## Given data

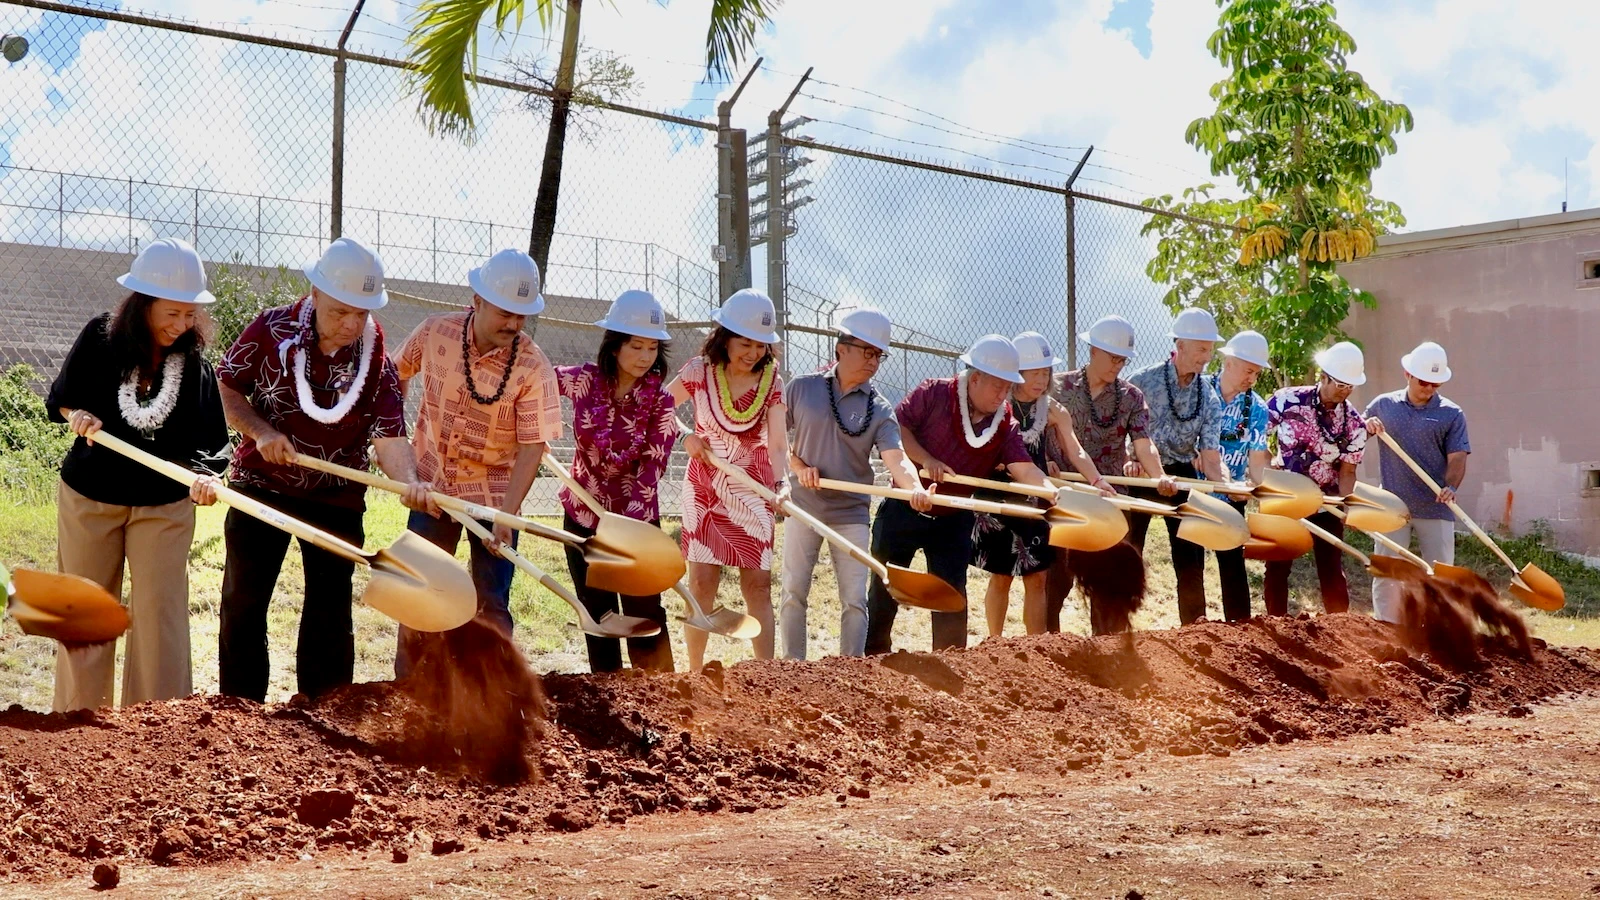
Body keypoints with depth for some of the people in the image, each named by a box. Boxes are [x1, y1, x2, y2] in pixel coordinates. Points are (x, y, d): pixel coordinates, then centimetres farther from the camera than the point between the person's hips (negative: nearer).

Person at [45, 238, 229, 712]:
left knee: (161, 614, -2)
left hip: (165, 506, 0)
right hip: (89, 498, 1)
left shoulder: (194, 361, -11)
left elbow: (212, 438, -12)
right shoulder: (100, 338, -11)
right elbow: (60, 398, 3)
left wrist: (207, 474, -31)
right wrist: (78, 416, -18)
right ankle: (78, 722, 24)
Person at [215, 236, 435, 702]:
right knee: (242, 603, 5)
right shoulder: (271, 331, -11)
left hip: (336, 497, 0)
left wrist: (411, 481, -40)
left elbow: (389, 436, -19)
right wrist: (260, 431, -18)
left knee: (330, 611, 5)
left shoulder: (376, 360, -11)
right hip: (261, 485, 0)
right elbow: (226, 387, 0)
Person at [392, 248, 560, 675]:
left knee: (491, 604, 2)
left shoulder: (533, 367, -18)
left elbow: (533, 446, -19)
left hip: (493, 492, -2)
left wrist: (507, 513, -27)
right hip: (431, 484, 2)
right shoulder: (434, 332, -10)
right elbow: (398, 372, 12)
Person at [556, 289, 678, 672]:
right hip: (583, 519, 2)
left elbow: (651, 469, -16)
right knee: (598, 618, 10)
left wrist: (628, 525, -27)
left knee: (644, 615, -2)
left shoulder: (659, 401, -10)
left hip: (637, 522, -2)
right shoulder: (583, 381, -5)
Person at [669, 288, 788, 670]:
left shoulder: (771, 381, -6)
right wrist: (685, 437, -13)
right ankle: (695, 674, 9)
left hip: (752, 490, 0)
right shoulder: (699, 371, -7)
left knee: (758, 584, -1)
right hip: (705, 488, 0)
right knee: (702, 582, 0)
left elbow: (777, 443, -14)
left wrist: (780, 482, -31)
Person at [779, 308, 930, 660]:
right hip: (803, 505, 0)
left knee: (855, 600, 1)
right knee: (794, 592, 5)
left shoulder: (879, 409, -3)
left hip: (851, 512, 0)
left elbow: (895, 459, -16)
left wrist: (915, 488, -37)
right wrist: (798, 466, -13)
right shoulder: (802, 388, -3)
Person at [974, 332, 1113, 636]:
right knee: (1001, 577, 7)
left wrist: (1097, 480, -31)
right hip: (1000, 500, -2)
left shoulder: (1053, 412, -2)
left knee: (1037, 578, 5)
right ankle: (994, 645, 20)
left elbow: (1076, 452, -14)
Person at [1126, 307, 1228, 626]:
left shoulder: (1209, 399, -3)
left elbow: (1210, 456, -8)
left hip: (1182, 477, 3)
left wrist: (1227, 485, -26)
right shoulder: (1143, 381, -12)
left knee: (1191, 558, 2)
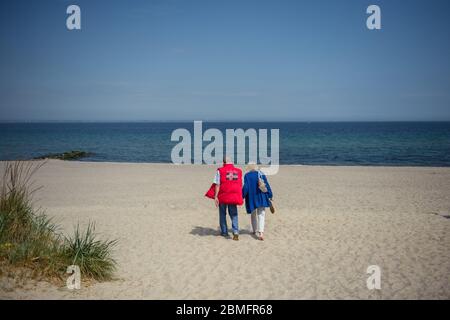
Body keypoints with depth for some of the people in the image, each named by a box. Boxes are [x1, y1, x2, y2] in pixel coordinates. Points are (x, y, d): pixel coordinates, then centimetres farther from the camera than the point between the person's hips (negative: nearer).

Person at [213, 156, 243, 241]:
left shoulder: (220, 171, -4)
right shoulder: (238, 171, 7)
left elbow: (217, 185, -8)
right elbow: (240, 185, 10)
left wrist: (216, 196, -6)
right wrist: (240, 197, 18)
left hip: (223, 196, -2)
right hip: (234, 196, 2)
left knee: (222, 214, 14)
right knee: (234, 215, 8)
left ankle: (224, 232, 22)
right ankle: (236, 232, -8)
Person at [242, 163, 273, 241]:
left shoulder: (247, 176, -5)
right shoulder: (262, 174, 4)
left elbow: (245, 187, -11)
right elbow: (267, 186, 3)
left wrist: (242, 196, -4)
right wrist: (270, 196, 8)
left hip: (251, 197, -1)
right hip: (261, 198, 1)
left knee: (253, 215, 17)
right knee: (261, 215, -1)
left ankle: (255, 231, 25)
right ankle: (261, 232, -18)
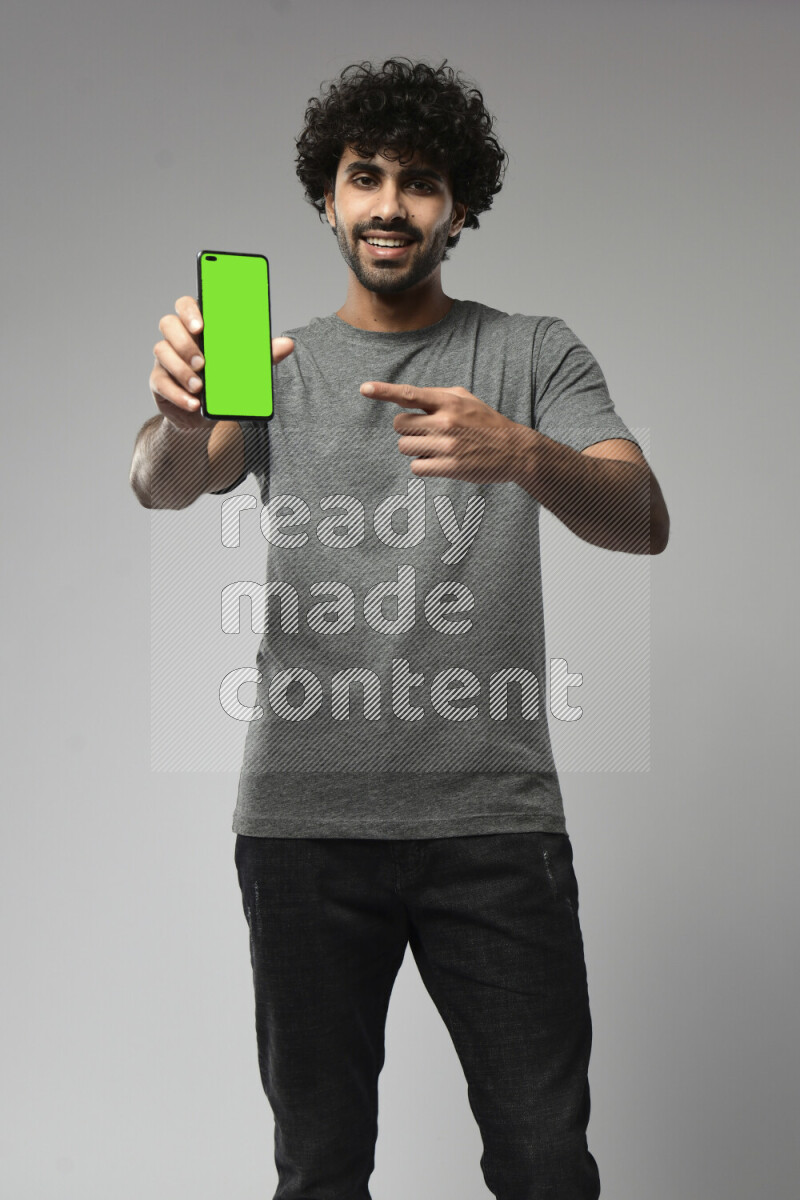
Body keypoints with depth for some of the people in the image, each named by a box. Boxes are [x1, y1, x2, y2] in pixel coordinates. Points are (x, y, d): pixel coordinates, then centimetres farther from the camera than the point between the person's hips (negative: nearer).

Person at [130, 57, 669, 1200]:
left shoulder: (537, 356, 7)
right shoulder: (279, 365, 12)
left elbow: (644, 519, -8)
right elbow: (163, 486, -6)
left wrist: (522, 454, -30)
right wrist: (180, 413, -31)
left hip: (495, 813, -1)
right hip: (304, 813, 2)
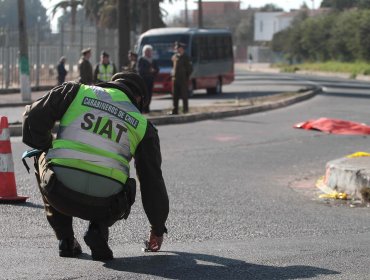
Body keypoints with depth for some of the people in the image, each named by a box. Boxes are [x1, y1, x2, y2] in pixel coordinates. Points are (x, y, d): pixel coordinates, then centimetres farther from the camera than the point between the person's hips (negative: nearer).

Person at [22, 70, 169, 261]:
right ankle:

## Exercise objective
Pick out every line in the entries above that contains the word "ankle", matching case exactly, and copy each of those lines.

## Answer section
right ankle: (78, 722, 24)
right ankle: (695, 674, 9)
right ankle: (994, 645, 20)
left ankle: (224, 232, 22)
right ankle: (236, 232, -8)
left ankle: (255, 231, 25)
right ankle: (261, 232, -18)
right ankle:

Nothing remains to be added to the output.